De godsdienst van de Bijbel, die getuigt van liefde, goedheid en barmhartigheid, wordt door bijgeloof verduisterd en gehuld in verschrikkingen. Als we nagaan welke valse voorstelling van Gods karakter Satan aan de mensen geeft, is het niet verwonderlijk dat onze barmhartige Schepper wordt gevreesd en zelfs gehaat.

Veel mensen die de leer van de eeuwig pijniging weerzinwekkend vinden worden tot de tegen­overgestelde dwaling gedreven. Ze stellen vast dat de Bijbel zegt dat God een God van liefde en barmhartigheid is, en kunnen niet aannemen dat Hij zijn schepselen aan de vlammen van een eeuwig brandende hel zal prijsgeven. Daar zij denken dat de ziel onsterfelijk is, komen ze onvermijdelijk tot de conclusie dat alle mensen uiteindelijk zalig zullen worden. Velen beschouwen de bedreigingen van de Bijbel slechts als een middel om de mensen door vrees tot gehoorzaamheid te brengen. Ze zullen volgens hen echter nooit letterlijk worden uitgevoerd.

De zondaar kan zich dan overgeven aan zijn zelfzuchtig genot, hoeft helemaal geen oog te hebben voor Gods eisen en kan er toch op hopen dat God hem uiteindelijk zal aannemen. Zo'n leer die ervan uitgaat dat God wel barmhartig, maar niet tegelijkertijd rechtvaardig is, valt in de smaak bij de vleselijke mens en stijft de goddelozen in hun ongerechtigheid. Als het waar was dat de zielen van alle mensen onmiddellijk na de dood naar de hemel gingen, zouden wij de dood boven het leven moeten verkiezen. Velen hebben onder invloed van deze opvatting een eind aan hun leven gemaakt.

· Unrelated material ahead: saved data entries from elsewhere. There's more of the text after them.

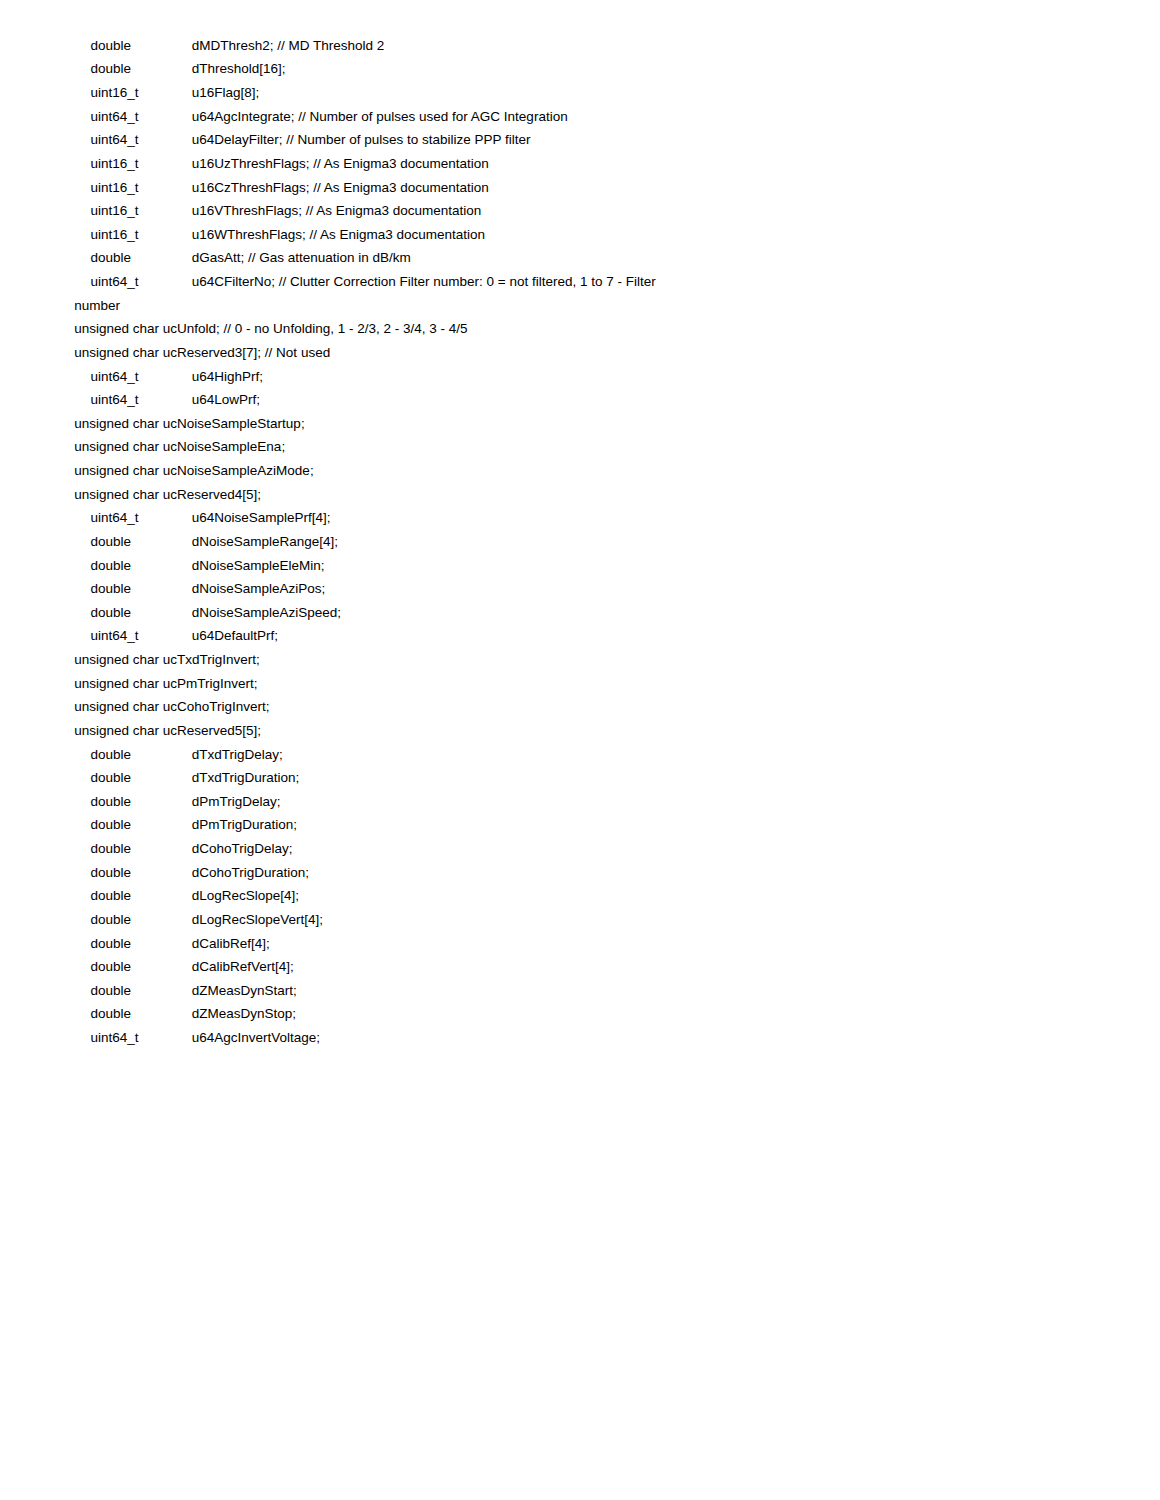doubledMDThresh2; // MD Threshold 2
doubledThreshold[16];
uint16_tu16Flag[8];
uint64_tu64AgcIntegrate; // Number of pulses used for AGC Integration
uint64_tu64DelayFilter; // Number of pulses to stabilize PPP filter
uint16_tu16UzThreshFlags; // As Enigma3 documentation
uint16_tu16CzThreshFlags; // As Enigma3 documentation
uint16_tu16VThreshFlags; // As Enigma3 documentation
uint16_tu16WThreshFlags; // As Enigma3 documentation
doubledGasAtt; // Gas attenuation in dB/km
uint64_tu64CFilterNo; // Clutter Correction Filter number: 0 = not filtered, 1 to 7 - Filter
number
unsigned char ucUnfold; // 0 - no Unfolding, 1 - 2/3, 2 - 3/4, 3 - 4/5
unsigned char ucReserved3[7]; // Not used
uint64_tu64HighPrf;
uint64_tu64LowPrf;
unsigned char ucNoiseSampleStartup;
unsigned char ucNoiseSampleEna;
unsigned char ucNoiseSampleAziMode;
unsigned char ucReserved4[5];
uint64_tu64NoiseSamplePrf[4];
doubledNoiseSampleRange[4];
doubledNoiseSampleEleMin;
doubledNoiseSampleAziPos;
doubledNoiseSampleAziSpeed;
uint64_tu64DefaultPrf;
unsigned char ucTxdTrigInvert;
unsigned char ucPmTrigInvert;
unsigned char ucCohoTrigInvert;
unsigned char ucReserved5[5];
doubledTxdTrigDelay;
doubledTxdTrigDuration;
doubledPmTrigDelay;
doubledPmTrigDuration;
doubledCohoTrigDelay;
doubledCohoTrigDuration;
doubledLogRecSlope[4];
doubledLogRecSlopeVert[4];
doubledCalibRef[4];
doubledCalibRefVert[4];
doubledZMeasDynStart;
doubledZMeasDynStop;
uint64_tu64AgcInvertVoltage;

God heeft genoeg bewijzen in zijn Woord gegeven dat Hij de over­treders van zijn wet zal straffen. Zij die zichzelf vleien met de gedachte dat Hij te barmhartig is om het vonnis over de zondaar ten uitvoer te brengen, hoeven maar een blik te werpen op het kruis van Golgótha. De dood van de zondeloze Zoon van God toont aan dat "het loon dat de zonde geeft de dood is" en dat er op elke overtreding van Gods wet een rechtvaardige straf volgt.

Christus die zonder zonde was, is voor de mens tot zonde gemaakt. Hij droeg de straf voor de overtreding en ook het verdriet dat het aangezicht van zijn Vader verborgen bleef tot zijn hart was gebroken en zijn leven was verbrijzeld. Dit grote offer werd gebracht opdat zondaren verlost zouden kunnen worden. Er was geen andere manier om de mens te bevrijden van de straf der zonde. Iedereen die weigert te delen in de verzoening waarvoor zo'n hoge prijs is betaald, zal zijn eigen schuld en de straf voor de overtreding zelf moeten dragen.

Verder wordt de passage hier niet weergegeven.